“For impactful communication, words are good, pictures are better, but cartoons are best. Cartooning is a language I speak fluently.”
This drawing and this quote had nothing to do with each other–until God brought them together during a deeply moving experience of His Presence that I will never forget.
The quote is my answer to a question on a recent job application, a question about what makes me “unique.” The picture is a logo I created for a vending business I operated a few years ago. I sold a few hundred hotdogs, lost a few thousand dollars, but came away with a nice banner and some cool T-shirts.
While working through the “tell us who you are” section of this job application, I began to see some things about my core identity with more clarity. At heart, I am a shepherd-protector-encourager.
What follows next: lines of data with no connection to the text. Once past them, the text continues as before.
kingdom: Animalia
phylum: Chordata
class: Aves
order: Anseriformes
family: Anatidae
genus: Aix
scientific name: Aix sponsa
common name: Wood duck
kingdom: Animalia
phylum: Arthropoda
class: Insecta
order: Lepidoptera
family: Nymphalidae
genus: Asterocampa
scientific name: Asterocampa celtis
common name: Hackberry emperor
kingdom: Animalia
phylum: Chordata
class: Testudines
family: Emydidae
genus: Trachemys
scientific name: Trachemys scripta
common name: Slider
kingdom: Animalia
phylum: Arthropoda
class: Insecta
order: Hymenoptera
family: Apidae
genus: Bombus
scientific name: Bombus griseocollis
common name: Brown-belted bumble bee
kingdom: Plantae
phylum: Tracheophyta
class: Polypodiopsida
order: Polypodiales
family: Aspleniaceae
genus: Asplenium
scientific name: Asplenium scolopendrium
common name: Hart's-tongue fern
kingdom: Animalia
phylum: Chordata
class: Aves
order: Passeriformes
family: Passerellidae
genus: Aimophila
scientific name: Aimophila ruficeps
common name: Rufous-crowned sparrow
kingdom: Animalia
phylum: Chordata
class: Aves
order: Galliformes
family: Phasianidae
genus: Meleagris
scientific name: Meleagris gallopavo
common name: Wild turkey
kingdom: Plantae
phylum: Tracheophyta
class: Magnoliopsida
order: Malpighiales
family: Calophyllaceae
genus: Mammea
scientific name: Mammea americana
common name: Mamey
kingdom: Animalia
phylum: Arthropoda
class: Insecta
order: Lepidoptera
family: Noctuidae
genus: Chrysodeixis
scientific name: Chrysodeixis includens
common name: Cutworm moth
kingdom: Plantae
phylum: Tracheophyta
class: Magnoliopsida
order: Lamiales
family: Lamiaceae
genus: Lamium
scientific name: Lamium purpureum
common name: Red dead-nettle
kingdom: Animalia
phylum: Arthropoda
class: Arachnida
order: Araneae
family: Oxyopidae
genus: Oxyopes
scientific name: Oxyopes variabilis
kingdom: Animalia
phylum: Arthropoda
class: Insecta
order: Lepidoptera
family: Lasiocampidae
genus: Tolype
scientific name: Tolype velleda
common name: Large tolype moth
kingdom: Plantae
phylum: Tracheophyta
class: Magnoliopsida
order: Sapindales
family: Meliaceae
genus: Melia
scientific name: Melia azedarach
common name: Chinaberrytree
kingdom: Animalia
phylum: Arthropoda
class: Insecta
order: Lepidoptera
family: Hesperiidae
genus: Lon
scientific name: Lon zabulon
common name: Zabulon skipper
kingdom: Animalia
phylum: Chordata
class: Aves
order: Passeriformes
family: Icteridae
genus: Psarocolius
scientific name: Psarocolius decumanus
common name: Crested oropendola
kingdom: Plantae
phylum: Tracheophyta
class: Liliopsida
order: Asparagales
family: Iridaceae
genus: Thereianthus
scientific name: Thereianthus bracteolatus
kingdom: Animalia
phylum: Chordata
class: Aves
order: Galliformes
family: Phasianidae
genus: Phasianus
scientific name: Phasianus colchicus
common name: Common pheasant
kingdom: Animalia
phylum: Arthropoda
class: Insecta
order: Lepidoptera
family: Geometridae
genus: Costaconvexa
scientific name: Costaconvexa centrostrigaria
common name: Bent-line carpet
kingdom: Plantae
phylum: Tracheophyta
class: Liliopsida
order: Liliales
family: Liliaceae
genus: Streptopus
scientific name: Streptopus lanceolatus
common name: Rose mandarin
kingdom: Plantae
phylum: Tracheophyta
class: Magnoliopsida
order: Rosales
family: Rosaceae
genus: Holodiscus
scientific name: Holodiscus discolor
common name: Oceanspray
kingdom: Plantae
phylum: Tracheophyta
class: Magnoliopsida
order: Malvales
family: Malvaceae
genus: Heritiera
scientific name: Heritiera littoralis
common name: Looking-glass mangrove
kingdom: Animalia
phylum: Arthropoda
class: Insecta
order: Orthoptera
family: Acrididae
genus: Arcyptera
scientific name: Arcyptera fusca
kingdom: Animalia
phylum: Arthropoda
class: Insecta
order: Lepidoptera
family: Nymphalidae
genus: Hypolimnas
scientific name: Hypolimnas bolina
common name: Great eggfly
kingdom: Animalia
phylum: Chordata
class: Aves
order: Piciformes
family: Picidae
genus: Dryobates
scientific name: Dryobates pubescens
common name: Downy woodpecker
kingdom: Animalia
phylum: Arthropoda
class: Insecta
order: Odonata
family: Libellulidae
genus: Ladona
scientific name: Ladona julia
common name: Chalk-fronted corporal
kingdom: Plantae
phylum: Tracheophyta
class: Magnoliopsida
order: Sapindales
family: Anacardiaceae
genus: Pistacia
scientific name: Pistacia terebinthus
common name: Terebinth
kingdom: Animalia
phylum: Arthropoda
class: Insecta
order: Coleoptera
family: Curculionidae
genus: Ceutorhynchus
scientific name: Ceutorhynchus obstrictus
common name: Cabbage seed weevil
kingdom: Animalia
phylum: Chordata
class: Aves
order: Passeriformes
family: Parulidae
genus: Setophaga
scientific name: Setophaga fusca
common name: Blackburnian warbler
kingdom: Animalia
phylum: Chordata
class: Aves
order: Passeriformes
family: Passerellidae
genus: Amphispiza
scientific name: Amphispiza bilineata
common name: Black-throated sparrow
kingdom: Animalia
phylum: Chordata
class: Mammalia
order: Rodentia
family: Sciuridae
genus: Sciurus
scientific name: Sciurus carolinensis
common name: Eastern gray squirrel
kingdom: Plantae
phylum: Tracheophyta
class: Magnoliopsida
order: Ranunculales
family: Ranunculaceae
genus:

But I also had to identify something that makes me “unique.” When I was a kid, I watched my Dad draw cartoons, and I was fascinated. I learned the “language,” and delighted to speak it. So, when the prospective employer encouraged me to be creative about my uniqueness by adding, “try to catch our eye,” I answered that I can speak with impact through the language of cartooning.
I thought I was pretty clever.
What happened next astonished me. In the early hours of the following morning, while I was lying in bed, I experienced a most intimate sense of the Presence of God. His nearness was unmistakable. It was as if the Spirit of God was whispering in my ear when I “heard” Him say, “You speak cartoon? So do I.” Immediately the Fire-Dog image came to my mind. “That’s you. You saw danger. You wanted to protect.” I knew what this was all about. And I started to weep.
I will not share everything with you about this encounter. It’s too sacred, too deeply personal. But what I want to convey is that God clearly communicated something to me in a completely unexpected way. When God spoke to me through an image of a cartoon dog dressed as a Firefighter, He affirmed something about me, something about my heart. I am a protector.
I was utterly shocked that God would speak to me this way. But why?
It should not surprise me that a Father knows His son and knows the language of His son’s heart. I know my own children that way. I know their love languages. Why should I be surprised that God would speak my language?
Over the years I’ve become persuaded that God speaks to me a lot more than I listen to Him. But I am learning to be quiet, so that I can hear what He is saying. And I am learning to watch expectantly for what He might be revealing to me.
I hope that with every day that passes, I become a little less surprised when I hear Him.
How about you? Have you heard God speaking your language?